Por autodefinição, a arte aqui representada tem indicação “mais ou menos adulta”. Fiquem atentos, caros leitores. Os quadrinhos bem desenhados, com traços simples e o fundo colorido de tons pastéis retratam grande parte das angústias modernas. Foi sem grandes rodeios, em uma poesia dura e direta, que a moça Sirlanney, cearense com apenas 31 anos, forjou uma personagem com tendências depressivas, mas que cativa diariamente milhares de pessoas.

Nascida no interior do Ceará, em uma cidadezinha de nome Morada Nova, Sy (como assina algumas obras) trata, a partir de uma perspectiva feminista, os dramas e conflitos cotidianos. Em quadrinhos não lineares, poucas palavras e muita aquarela, Sirlanney, que atualmente mora no Rio de Janeiro, viajou o País inteiro pelas redes sociais.

::::::::::

De acordo com o trecho do texto, em que cidade nasceu Sirlanney? Os dados que se seguem constituem material independente do trecho do texto.

• _Dados de origem_
::::::::::

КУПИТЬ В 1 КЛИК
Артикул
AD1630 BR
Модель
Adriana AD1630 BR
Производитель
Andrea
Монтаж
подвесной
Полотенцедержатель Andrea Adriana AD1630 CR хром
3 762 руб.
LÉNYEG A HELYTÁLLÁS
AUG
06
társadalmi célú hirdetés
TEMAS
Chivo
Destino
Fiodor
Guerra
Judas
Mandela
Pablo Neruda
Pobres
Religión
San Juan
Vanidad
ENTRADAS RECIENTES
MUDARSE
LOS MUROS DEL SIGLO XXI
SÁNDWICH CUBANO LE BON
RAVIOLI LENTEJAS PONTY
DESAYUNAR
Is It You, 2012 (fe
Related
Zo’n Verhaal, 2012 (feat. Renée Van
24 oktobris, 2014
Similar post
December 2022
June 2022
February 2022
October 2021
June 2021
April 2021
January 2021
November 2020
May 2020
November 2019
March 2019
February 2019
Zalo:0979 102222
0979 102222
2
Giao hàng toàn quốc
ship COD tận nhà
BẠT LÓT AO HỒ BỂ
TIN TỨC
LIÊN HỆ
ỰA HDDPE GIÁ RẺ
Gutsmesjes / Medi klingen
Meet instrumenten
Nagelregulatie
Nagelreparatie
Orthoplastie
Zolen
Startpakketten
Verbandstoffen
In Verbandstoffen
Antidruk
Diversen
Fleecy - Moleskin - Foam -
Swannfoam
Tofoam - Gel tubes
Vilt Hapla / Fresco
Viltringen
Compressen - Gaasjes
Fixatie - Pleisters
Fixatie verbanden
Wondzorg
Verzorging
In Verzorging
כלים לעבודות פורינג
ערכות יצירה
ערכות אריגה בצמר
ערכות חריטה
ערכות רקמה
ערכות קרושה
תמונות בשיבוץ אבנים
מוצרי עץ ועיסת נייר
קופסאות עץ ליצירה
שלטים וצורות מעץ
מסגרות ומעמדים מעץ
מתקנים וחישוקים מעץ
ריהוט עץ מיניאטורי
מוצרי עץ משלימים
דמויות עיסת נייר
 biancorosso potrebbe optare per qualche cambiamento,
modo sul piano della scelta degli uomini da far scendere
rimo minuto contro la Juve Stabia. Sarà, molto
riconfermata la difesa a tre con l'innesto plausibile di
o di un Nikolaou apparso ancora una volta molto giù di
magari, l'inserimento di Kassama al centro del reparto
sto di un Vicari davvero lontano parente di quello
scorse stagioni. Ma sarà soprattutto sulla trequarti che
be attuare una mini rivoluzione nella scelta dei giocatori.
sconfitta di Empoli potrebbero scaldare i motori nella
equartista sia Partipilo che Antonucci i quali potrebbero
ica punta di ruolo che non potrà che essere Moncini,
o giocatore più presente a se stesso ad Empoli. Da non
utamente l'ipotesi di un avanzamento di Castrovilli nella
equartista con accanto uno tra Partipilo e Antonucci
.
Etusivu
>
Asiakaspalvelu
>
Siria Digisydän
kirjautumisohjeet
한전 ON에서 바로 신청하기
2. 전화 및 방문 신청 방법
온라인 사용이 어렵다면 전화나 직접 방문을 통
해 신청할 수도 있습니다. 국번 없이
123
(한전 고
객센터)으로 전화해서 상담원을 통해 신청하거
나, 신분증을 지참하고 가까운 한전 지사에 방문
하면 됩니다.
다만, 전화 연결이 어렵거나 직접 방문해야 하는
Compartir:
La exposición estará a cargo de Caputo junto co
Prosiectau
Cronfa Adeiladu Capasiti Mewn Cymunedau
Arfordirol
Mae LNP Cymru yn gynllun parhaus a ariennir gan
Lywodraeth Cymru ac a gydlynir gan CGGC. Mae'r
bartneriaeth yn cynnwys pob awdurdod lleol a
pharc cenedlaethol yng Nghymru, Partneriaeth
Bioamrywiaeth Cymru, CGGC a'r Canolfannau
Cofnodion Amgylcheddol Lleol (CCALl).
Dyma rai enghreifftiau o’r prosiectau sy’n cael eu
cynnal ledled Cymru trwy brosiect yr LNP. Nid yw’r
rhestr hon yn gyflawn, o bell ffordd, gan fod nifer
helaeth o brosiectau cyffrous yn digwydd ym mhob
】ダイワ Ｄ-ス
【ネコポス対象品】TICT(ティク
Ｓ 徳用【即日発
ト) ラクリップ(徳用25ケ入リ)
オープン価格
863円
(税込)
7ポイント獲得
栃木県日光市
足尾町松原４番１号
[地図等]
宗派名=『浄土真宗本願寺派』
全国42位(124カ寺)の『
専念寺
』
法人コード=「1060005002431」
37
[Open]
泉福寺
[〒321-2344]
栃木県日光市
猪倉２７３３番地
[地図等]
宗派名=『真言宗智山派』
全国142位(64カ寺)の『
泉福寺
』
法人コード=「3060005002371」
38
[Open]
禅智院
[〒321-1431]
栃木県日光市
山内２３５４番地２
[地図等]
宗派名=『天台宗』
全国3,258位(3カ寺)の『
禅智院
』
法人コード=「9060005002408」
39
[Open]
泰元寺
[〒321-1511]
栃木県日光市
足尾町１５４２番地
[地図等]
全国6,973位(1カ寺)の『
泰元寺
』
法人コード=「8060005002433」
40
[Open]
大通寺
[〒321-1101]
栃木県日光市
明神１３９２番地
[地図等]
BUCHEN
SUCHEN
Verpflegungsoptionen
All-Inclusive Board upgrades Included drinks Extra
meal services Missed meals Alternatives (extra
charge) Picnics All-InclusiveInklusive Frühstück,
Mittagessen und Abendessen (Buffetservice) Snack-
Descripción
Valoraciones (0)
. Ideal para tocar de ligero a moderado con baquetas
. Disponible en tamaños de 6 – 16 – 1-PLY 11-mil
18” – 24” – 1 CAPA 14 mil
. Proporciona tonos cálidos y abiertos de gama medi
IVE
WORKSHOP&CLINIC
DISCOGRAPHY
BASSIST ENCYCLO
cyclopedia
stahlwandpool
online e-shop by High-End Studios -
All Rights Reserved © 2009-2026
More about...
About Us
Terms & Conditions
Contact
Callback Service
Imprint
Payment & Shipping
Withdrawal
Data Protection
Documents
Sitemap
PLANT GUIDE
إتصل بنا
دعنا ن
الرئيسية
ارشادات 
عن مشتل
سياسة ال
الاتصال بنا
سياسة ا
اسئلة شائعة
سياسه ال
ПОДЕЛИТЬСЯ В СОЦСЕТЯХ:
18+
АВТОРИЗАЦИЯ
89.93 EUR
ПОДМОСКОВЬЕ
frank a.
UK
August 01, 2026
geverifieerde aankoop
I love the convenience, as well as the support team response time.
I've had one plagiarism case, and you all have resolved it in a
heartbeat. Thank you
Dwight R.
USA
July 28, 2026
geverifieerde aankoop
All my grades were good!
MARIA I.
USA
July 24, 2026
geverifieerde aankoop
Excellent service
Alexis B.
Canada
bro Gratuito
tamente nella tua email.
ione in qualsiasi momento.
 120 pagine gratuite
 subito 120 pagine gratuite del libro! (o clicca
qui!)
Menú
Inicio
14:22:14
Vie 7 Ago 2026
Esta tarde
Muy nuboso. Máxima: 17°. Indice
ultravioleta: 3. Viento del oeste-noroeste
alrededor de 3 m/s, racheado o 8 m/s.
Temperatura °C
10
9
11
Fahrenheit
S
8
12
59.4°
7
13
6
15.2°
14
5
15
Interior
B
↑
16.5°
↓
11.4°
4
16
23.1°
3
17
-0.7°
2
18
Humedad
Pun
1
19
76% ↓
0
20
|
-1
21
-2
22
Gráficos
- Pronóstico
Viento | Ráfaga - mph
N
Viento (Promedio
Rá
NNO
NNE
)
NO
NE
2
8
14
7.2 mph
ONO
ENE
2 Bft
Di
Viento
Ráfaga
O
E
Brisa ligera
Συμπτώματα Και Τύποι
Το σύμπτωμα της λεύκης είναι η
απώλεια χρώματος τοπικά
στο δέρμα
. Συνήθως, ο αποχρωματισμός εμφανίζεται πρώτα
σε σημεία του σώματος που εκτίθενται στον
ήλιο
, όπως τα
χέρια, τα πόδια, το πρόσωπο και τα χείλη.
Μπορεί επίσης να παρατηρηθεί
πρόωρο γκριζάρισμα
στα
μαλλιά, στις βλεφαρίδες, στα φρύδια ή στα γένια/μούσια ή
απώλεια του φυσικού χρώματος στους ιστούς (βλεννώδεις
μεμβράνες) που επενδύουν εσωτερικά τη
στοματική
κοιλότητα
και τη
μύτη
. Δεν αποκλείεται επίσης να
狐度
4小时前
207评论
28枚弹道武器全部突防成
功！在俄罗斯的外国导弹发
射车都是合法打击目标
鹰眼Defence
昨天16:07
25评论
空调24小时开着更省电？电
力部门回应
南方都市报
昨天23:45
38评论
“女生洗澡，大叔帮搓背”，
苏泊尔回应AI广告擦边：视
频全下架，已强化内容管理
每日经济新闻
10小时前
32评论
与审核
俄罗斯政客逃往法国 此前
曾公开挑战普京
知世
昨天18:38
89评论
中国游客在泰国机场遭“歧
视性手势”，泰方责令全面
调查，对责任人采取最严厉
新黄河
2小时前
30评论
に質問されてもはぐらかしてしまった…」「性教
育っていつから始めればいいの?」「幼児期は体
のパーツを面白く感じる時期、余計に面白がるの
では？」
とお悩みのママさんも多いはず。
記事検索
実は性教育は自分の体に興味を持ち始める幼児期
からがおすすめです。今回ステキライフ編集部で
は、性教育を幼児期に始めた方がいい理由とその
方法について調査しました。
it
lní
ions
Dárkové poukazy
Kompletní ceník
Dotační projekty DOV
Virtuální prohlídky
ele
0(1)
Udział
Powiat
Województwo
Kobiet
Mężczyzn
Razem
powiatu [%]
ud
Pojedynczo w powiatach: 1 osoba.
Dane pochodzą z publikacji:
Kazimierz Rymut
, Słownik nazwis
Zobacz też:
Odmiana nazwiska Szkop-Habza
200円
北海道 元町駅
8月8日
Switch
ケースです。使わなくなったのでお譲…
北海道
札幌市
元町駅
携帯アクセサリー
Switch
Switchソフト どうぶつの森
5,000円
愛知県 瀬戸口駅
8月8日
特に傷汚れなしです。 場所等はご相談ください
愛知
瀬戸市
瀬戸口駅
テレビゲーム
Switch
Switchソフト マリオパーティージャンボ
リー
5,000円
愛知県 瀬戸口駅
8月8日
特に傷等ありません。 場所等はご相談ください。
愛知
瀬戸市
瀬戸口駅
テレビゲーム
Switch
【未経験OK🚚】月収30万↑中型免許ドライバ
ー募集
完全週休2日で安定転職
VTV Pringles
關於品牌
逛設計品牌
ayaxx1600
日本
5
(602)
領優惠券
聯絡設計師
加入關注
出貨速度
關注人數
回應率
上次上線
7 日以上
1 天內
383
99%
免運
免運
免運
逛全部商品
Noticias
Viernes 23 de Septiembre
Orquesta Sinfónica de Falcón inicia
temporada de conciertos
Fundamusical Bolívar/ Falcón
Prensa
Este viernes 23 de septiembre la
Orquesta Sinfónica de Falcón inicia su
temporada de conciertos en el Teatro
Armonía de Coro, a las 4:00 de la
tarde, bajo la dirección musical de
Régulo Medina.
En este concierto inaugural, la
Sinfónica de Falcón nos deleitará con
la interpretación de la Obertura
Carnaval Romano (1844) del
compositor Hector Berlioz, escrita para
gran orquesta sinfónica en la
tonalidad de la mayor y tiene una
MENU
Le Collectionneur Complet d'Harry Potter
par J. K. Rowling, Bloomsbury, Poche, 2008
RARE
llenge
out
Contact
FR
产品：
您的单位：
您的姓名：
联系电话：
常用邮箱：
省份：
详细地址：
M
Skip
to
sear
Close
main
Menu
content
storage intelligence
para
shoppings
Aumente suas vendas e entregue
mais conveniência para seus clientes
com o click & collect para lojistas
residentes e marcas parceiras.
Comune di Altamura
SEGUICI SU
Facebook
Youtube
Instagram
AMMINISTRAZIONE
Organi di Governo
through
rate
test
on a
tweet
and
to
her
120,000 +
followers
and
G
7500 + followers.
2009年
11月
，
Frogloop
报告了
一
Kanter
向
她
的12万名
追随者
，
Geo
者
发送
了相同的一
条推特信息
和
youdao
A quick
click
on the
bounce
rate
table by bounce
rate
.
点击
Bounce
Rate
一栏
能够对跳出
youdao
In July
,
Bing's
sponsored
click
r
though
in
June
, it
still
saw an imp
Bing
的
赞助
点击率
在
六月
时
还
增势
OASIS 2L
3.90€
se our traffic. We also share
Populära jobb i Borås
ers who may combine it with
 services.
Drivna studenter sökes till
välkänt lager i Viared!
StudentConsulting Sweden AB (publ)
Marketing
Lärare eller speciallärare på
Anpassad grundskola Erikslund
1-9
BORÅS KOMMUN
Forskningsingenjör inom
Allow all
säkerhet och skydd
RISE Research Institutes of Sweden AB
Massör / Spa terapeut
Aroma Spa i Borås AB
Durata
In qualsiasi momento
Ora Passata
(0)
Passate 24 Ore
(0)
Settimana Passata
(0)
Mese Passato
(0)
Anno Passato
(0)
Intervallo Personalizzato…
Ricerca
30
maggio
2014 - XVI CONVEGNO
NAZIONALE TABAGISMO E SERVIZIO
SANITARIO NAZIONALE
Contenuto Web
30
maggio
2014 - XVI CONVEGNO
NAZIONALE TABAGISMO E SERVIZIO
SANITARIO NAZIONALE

::::::::::

• _Sua solução_
Em Morada Nova, no interior do Ceará.